Amen Brother, Preach On
Jeff Jarvis sez the media establishment doesn't "get" weblogs. And then he proves it, with a comparison of a story he wrote about weblogs for Nieman Reports, a quarterly pub produced by Harvard's Nieman Foundation for Journalism, and the same story after the blog-clueless editor got hold of it. Hilarious. And dead on.

Jarvis: Journalism still needs to escape its closed, think-tank think and get out there and use the tools the audience is using. They need to read what the audience is writing. They need to listen. That's what is so damned exciting about weblogs. Weblogs give you the chance to hear your audience and what they really care about - if only you are ready to listen.

I've said before that I think blogging will change journalism. Now I'm not so sure. Journalism must be willing to listen, learn and embrace change if blogging is to be allowed to rescue journalism from its current pit of declining readership and declining credibility. But traditional journalism has always been a top-down affair, where you, the audience, are supposed to shut up and listen passively as Big Journalism tells you about the things they think are important and then tell you what you should think about those things.
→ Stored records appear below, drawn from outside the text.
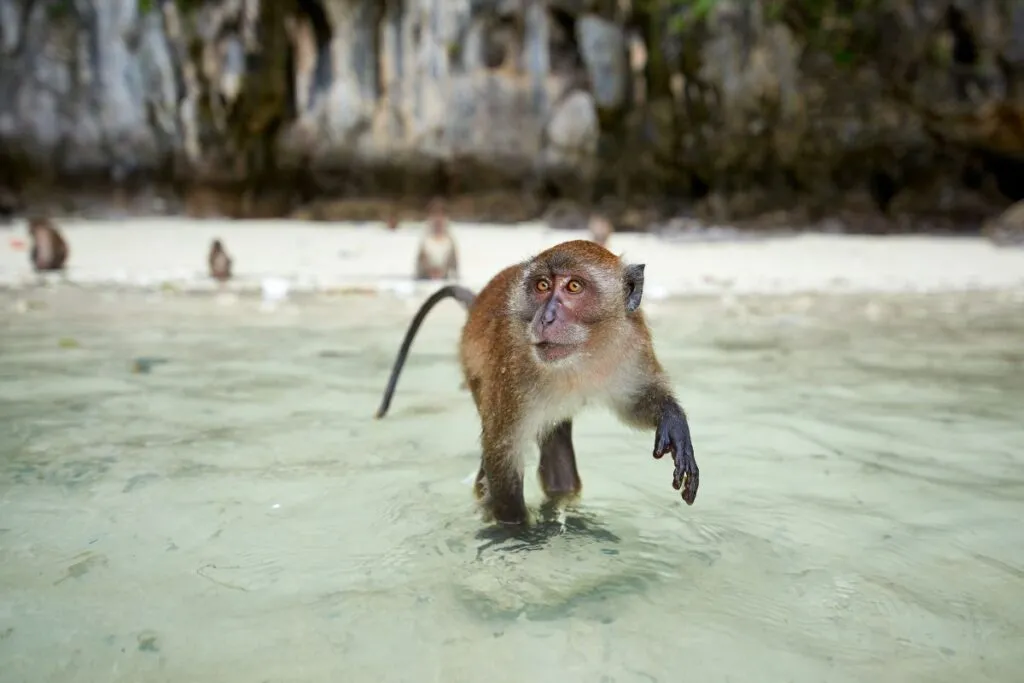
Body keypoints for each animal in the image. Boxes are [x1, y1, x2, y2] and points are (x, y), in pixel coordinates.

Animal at [376, 240, 698, 526]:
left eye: (573, 286)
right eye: (542, 285)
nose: (546, 318)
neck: (582, 353)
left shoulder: (633, 343)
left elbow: (634, 402)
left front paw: (672, 419)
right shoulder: (512, 367)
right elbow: (501, 451)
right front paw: (519, 532)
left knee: (557, 444)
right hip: (475, 371)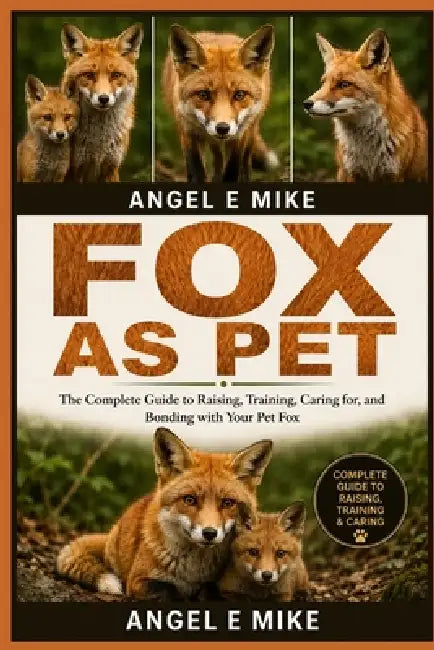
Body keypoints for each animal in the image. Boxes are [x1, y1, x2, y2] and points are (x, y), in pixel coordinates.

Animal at [57, 428, 272, 600]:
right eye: (189, 500)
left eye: (228, 503)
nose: (209, 533)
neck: (194, 571)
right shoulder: (138, 580)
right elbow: (171, 592)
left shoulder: (218, 584)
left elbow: (210, 592)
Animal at [60, 22, 143, 182]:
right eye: (89, 75)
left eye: (116, 75)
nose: (103, 99)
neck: (99, 143)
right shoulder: (73, 170)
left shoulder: (111, 167)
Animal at [162, 24, 278, 182]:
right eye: (203, 94)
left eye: (239, 94)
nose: (222, 128)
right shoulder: (187, 133)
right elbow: (197, 172)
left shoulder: (239, 136)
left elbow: (232, 172)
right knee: (217, 160)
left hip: (251, 129)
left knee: (245, 163)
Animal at [303, 29, 428, 182]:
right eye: (323, 83)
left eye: (344, 84)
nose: (306, 104)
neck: (368, 153)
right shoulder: (351, 173)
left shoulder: (394, 175)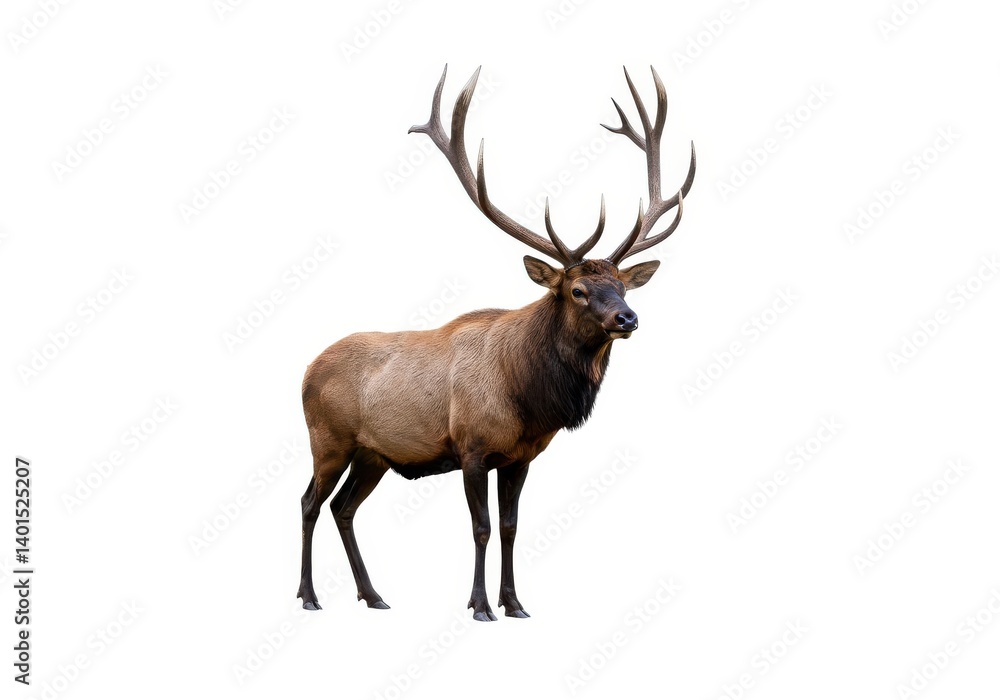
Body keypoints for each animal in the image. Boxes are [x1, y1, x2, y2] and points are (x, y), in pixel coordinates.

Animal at [297, 65, 695, 621]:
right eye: (577, 290)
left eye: (622, 285)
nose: (628, 317)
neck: (529, 399)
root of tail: (305, 369)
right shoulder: (472, 447)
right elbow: (481, 528)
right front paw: (480, 605)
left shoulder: (521, 456)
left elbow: (509, 528)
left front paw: (515, 603)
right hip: (328, 440)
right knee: (310, 503)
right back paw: (309, 595)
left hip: (372, 454)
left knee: (343, 507)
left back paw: (373, 595)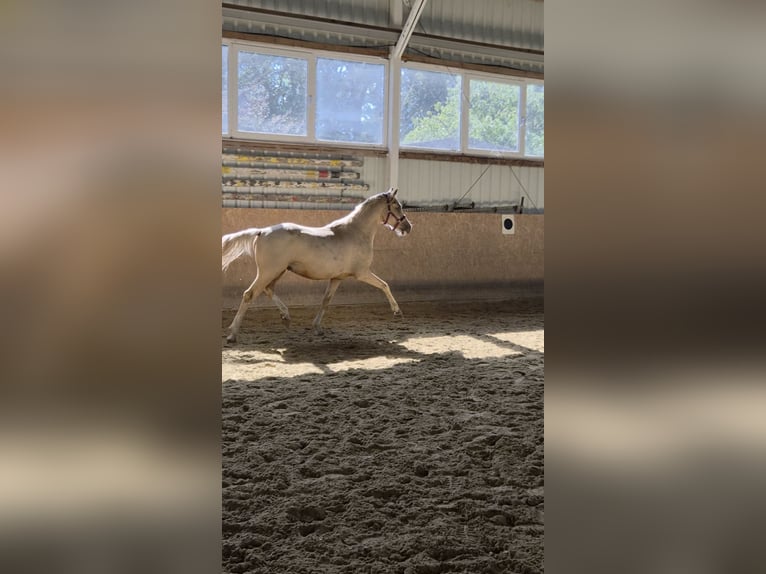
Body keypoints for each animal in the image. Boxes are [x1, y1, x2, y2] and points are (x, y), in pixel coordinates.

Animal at [222, 188, 412, 343]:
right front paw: (397, 312)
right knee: (249, 294)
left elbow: (326, 301)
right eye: (397, 206)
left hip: (278, 271)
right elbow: (384, 285)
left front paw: (317, 328)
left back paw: (286, 317)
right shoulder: (362, 273)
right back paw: (232, 334)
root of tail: (261, 232)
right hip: (268, 272)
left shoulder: (337, 278)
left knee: (268, 289)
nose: (408, 227)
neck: (355, 232)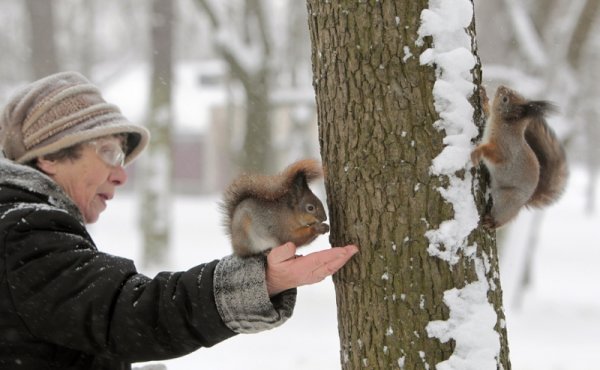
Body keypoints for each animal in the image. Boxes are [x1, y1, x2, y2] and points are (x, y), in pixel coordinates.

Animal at [474, 85, 568, 228]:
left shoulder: (506, 148)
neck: (506, 125)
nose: (501, 86)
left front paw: (478, 151)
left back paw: (491, 222)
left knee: (503, 217)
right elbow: (488, 110)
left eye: (505, 99)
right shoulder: (490, 118)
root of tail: (526, 201)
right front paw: (483, 96)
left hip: (507, 199)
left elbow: (495, 155)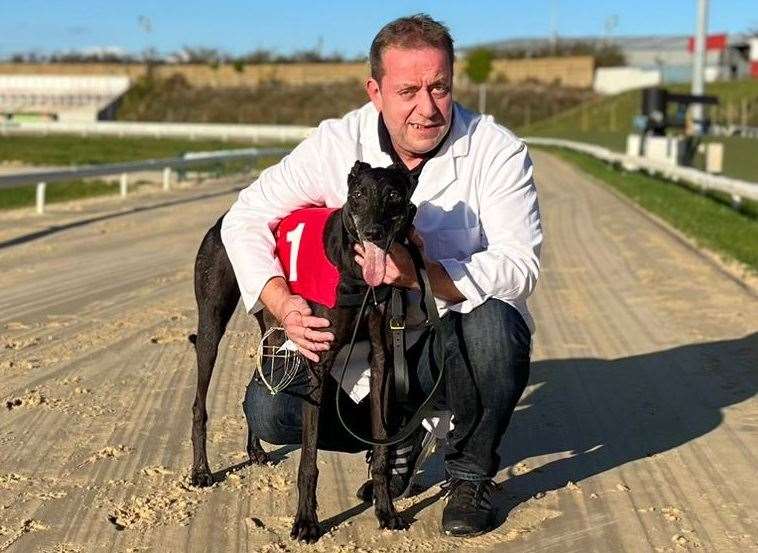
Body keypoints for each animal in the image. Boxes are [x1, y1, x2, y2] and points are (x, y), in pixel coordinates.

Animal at [189, 160, 416, 540]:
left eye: (394, 195)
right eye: (358, 194)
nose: (372, 232)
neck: (354, 270)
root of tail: (222, 221)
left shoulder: (382, 360)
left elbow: (382, 448)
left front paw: (386, 511)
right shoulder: (317, 361)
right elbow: (308, 460)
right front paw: (307, 522)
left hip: (275, 333)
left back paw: (255, 451)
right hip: (211, 327)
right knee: (198, 404)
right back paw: (201, 471)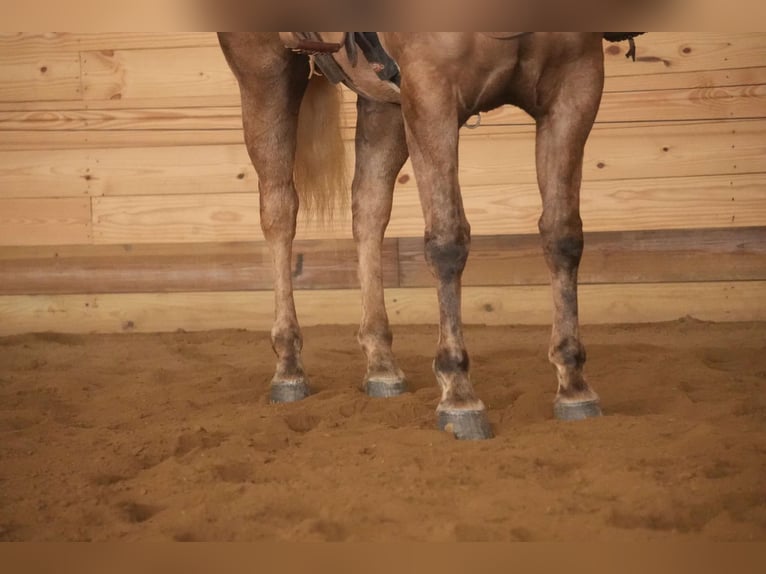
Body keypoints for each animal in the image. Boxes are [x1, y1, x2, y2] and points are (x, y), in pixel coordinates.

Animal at [218, 32, 636, 440]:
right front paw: (459, 394)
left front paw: (574, 385)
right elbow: (447, 242)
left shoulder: (575, 87)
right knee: (279, 210)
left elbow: (563, 237)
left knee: (369, 206)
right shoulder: (432, 93)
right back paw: (289, 366)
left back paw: (381, 363)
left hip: (383, 102)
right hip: (266, 75)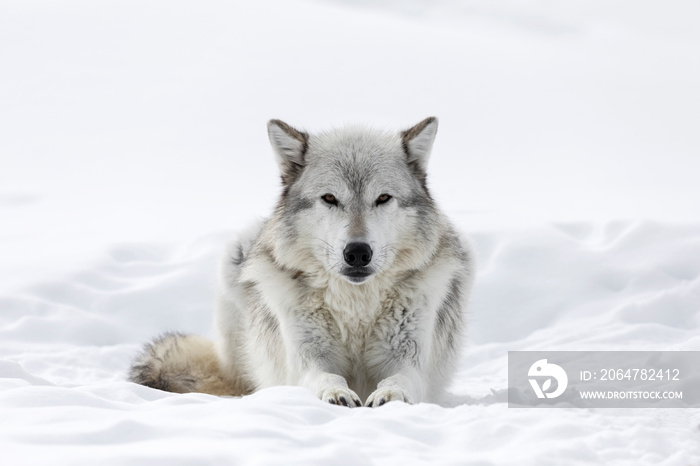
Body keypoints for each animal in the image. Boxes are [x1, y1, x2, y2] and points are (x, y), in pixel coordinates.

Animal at [129, 117, 474, 408]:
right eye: (330, 198)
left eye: (383, 198)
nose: (357, 253)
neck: (355, 307)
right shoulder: (307, 359)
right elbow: (325, 376)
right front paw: (336, 393)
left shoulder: (409, 359)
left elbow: (401, 378)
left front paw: (390, 395)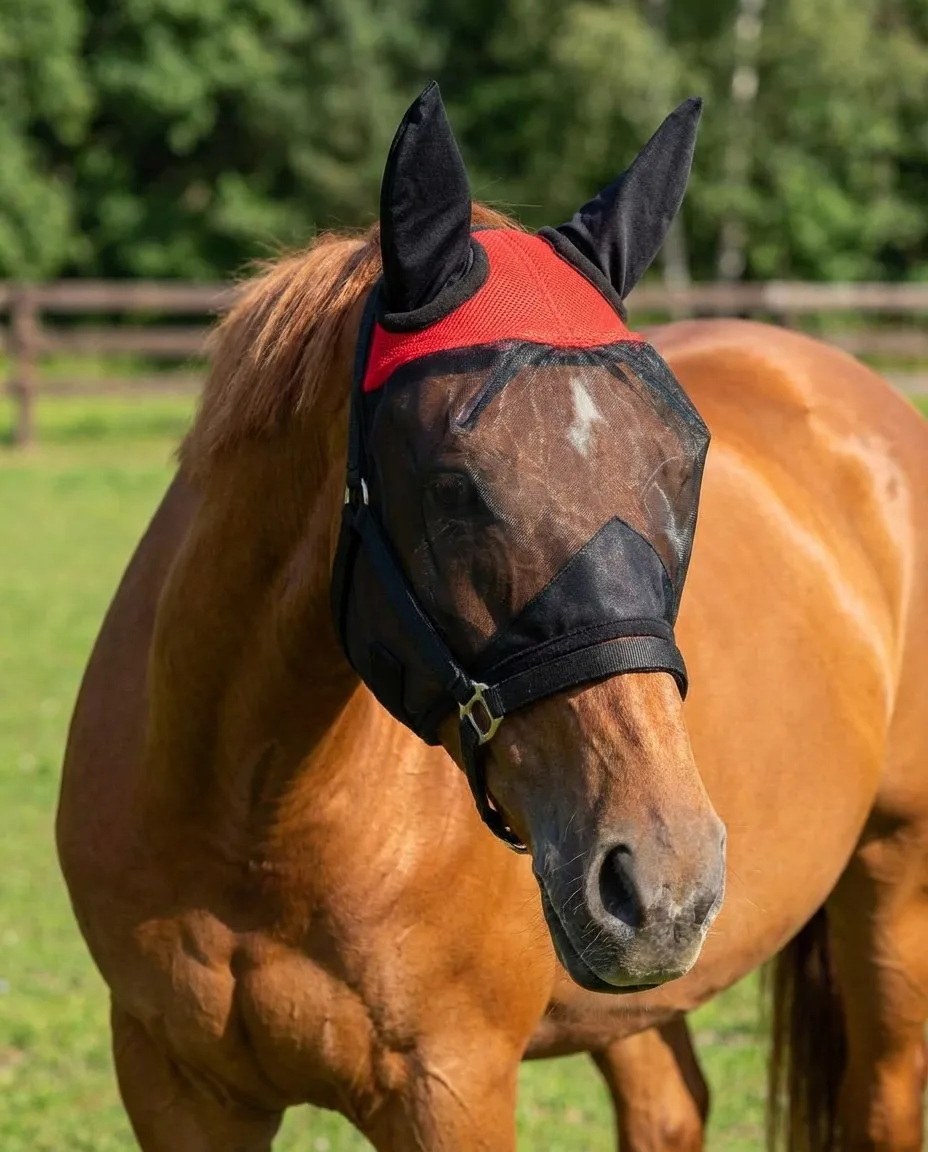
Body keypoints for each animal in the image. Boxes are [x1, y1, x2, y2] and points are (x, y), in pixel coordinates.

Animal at [56, 86, 928, 1151]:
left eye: (690, 465)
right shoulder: (174, 1083)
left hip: (892, 887)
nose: (668, 875)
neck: (253, 819)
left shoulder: (452, 1087)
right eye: (453, 485)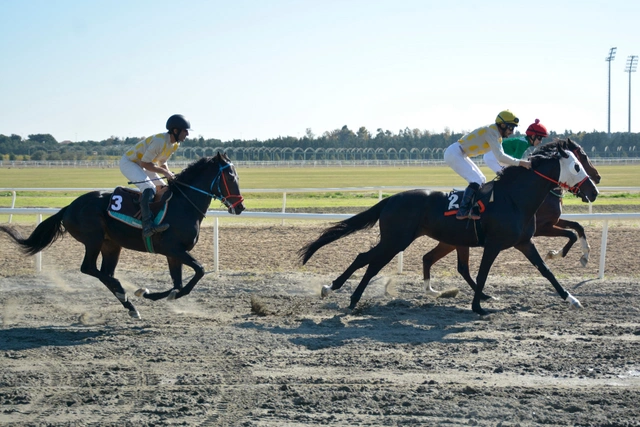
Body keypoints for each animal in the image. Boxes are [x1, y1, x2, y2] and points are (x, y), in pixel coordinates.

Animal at [0, 152, 245, 320]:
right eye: (230, 176)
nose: (240, 207)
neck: (182, 204)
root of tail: (69, 207)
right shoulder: (173, 249)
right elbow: (198, 272)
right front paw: (148, 293)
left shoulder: (174, 253)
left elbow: (178, 284)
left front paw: (148, 294)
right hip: (93, 239)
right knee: (89, 268)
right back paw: (122, 291)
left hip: (111, 245)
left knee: (105, 272)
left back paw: (128, 302)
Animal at [300, 142, 600, 316]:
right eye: (577, 164)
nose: (594, 189)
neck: (515, 198)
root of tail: (391, 199)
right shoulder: (494, 244)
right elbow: (482, 274)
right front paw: (478, 306)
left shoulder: (524, 242)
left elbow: (546, 270)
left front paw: (572, 299)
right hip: (397, 240)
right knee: (367, 259)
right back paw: (337, 291)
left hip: (411, 240)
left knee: (374, 262)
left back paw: (348, 296)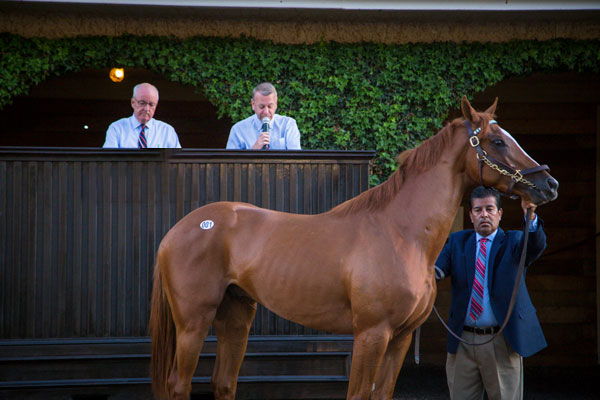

Grudgingly, they correct a mistake now and then - but bury the tiny corrections deep in the paper so nobody finds them. Formulaicly they publish each day a few selected and heavily edited letters from readers, to create the impression they care what readers think. But they don't. They want you to shut up and listen to them. They don't want to listen to you.

But now, increasingly, you aren't listening to them either. Good. That's healthy.

Now I believe that blogs will increasingly become journalism. Right now, most news-oriented blogs are punditry rather than reporting, though some of the better blogs do sometimes provide original reporting. I've done original reporting here, most often related to the state budget and tax debate over the last four years, digging out and reporting facts and data ahead of the mainstream media on many occasions. I suspect over time bloggers will increasingly add original reporting to their blogs to go with the large helping of punditry.

I can see a day coming when your local newspaper faces real competition from an Internet-only publication, a newsblog if you will, that carries reporting as well as commentary. It will be updated continuously as developments warrant, include digital pictures and audio and video reports created in the field by reporters on the scene and posted instantly to the newsblog via wireless Internet access. It will combine the immediacy of TV with depth of print - and, newsblogs will not face the space limitations that newspaper editors face each day, allowing newsblogs to publish offer longer, more in-depth reports more frequently. Newsblog reports will be heavily linked to source documents and materials - cyberfootnoting that will instantly enhance readers' perceptions of credibility (and put pressure on reporters to get the facts right). And it gets better. The newsblogs will allow readers to comment and interact with the writers and each other - a feature newspapers can't match. It will be cheaper to produce than a newspaper, and cheaper to distribute. And offer a much better reading experience. And as newspapers continue to see their circulation shrink, newsblogs will thrive.

If we're lucky, newsblogs won't change traditional journalism. They'll replace it.

UPDATE: Michael Williams says newsblogs need a feasible business model. He's right, of course. I sketched a proposal and posted it in the comments.